Local brewery adjusting business to make it through the coronavirus pandemic
Breweries and wineries across the Shenandoah Valley, around the state, and throughout the nation are having to adjust their business models due to the coronavirus pandemic.
Chairs are now empty at Stable Craft Brewing in Augusta County on days when it would typically be hard to find an open seat.
"Things started changing, and it was rapidly changing to the point where you couldn't even plan two days ahead. You had to start thinking hour by hour," owner Craig Nargi said.
He and his team had to quickly adjust to changes caused by the pandemic and had to, unfortunately, start laying off his wait staff.
"Probably in 23 years, I've never had to lay anyone off," Nargi said. "This is the first time in the history of owning and operating my own companies that I've had to do that."

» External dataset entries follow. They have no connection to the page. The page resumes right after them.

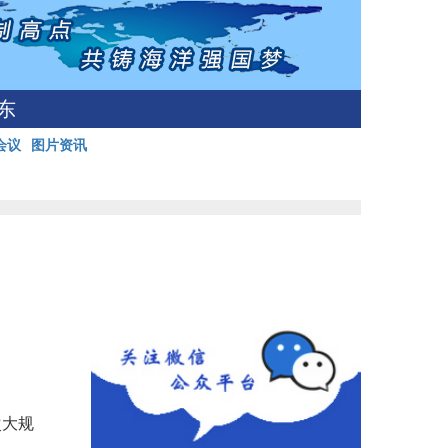
东
会议
图片资讯
次大规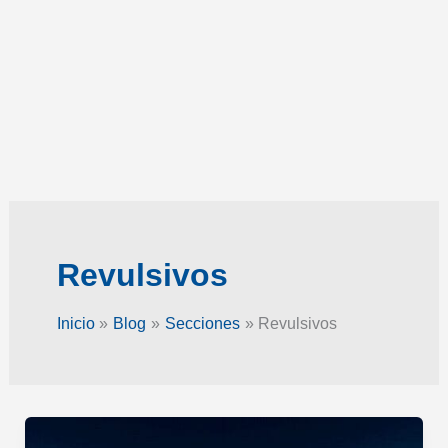
Revulsivos
Inicio
Blog
Secciones
Revulsivos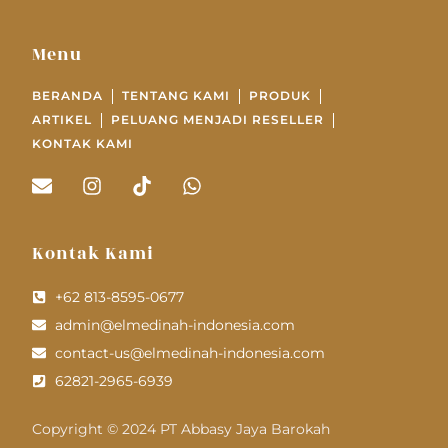
Menu
BERANDA
TENTANG KAMI
PRODUK
ARTIKEL
PELUANG MENJADI RESELLER
KONTAK KAMI
Kontak Kami
+62 813-8595-0677
admin@elmedinah-indonesia.com
contact-us@elmedinah-indonesia.com
62821-2965-6939
Copyright © 2024 PT Abbasy Jaya Barokah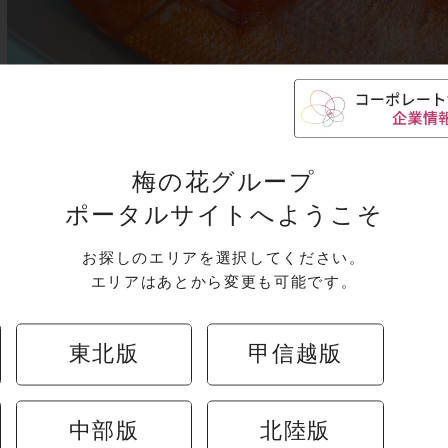
を彩るにふさわしい、鮮やかな赤色が特徴の「金目鯛」。
梅の花グループ
ポータルサイトへようこそ
、沿岸の岩礁域に定着し、豊富な餌を食べて育ったものは
ています。
お探しのエリアを選択してください。
エリアはあとから変更も可能です。
ーがこだわり抜いたのは「釣り物」であることです。
東北版
甲信越版
尽にする漁とは異なり、一本釣りされた金目鯛は魚体への
と鮮度が圧倒的に違います 。
中部版
北陸版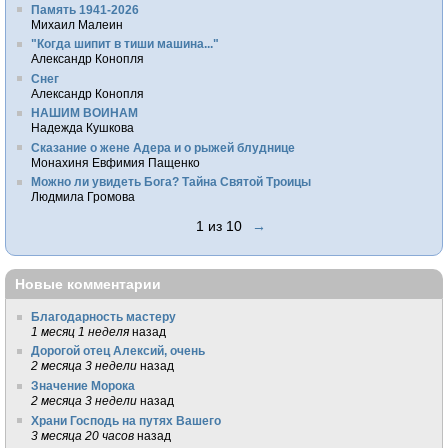
Память 1941-2026
Михаил Малеин
"Когда шипит в тиши машина..."
Александр Конопля
Снег
Александр Конопля
НАШИМ ВОИНАМ
Надежда Кушкова
Сказание о жене Адера и о рыжей блуднице
Монахиня Евфимия Пащенко
Можно ли увидеть Бога? Тайна Святой Троицы
Людмила Громова
1 из 10
→
Новые комментарии
Благодарность мастеру
1 месяц 1 неделя
назад
Дорогой отец Алексий, очень
2 месяца 3 недели
назад
Значение Морока
2 месяца 3 недели
назад
Храни Господь на путях Вашего
3 месяца 20 часов
назад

While Nargi said he does plan to bring everyone back on when things return to normal, he said he's had to start looking at things through a different lens.
"When you look at the model of a hurricane, it's kind of like operating your business through that tumultuous period of you don't know if your business is going to be back and when," Nargi said.
But for now, as friends and family cannot gather to enjoy the atmosphere Stable Craft offers, they're making do with what they can offer.
"It's just an awkward and unusual environment, and we're doing the best we can with it. We've been fortunate enough that our supporters and loyalists have been coming out on a regular basis," Nargi said.
Stable Craft Brewing is offering curbside pick-up. People can place their orders online or by calling.
"And if someone wants to walk back to see the horses and they're keeping their proper distance, and not doing it with a large group of people, I feel that we are staying within the orders of executive order 53," Nargi said.
Despite continuing to operate in some capacity, Nargi said sales now are nowhere near where they should be, but he is optimistic to see this hard time through.
"There's no comparing it. The numbers are completely way off, but they're at a point where we'll sustain, we'll be fine. We'll use the hurricane model, and we'll get through it," Nargi said.
And he and his staff are staying busy on the farm.
"We have to feed the animals, tend to the chickens and the hops are starting to come in and the hop yards are ready, so we're going to start preparation there," Nargi said.
They're also using the extra time to work on other projects around the facility, getting ready for when things return to normal.
"I think people are going to be pretty hungry for getting life back to normal," Nargi said. "When you're in this business, you're as much in the atmosphere business as you are in food and beverage, and people want to be a part of that atmosphere. They want to be together."
Nargi said he's hoping for a unique celebration when that day comes again.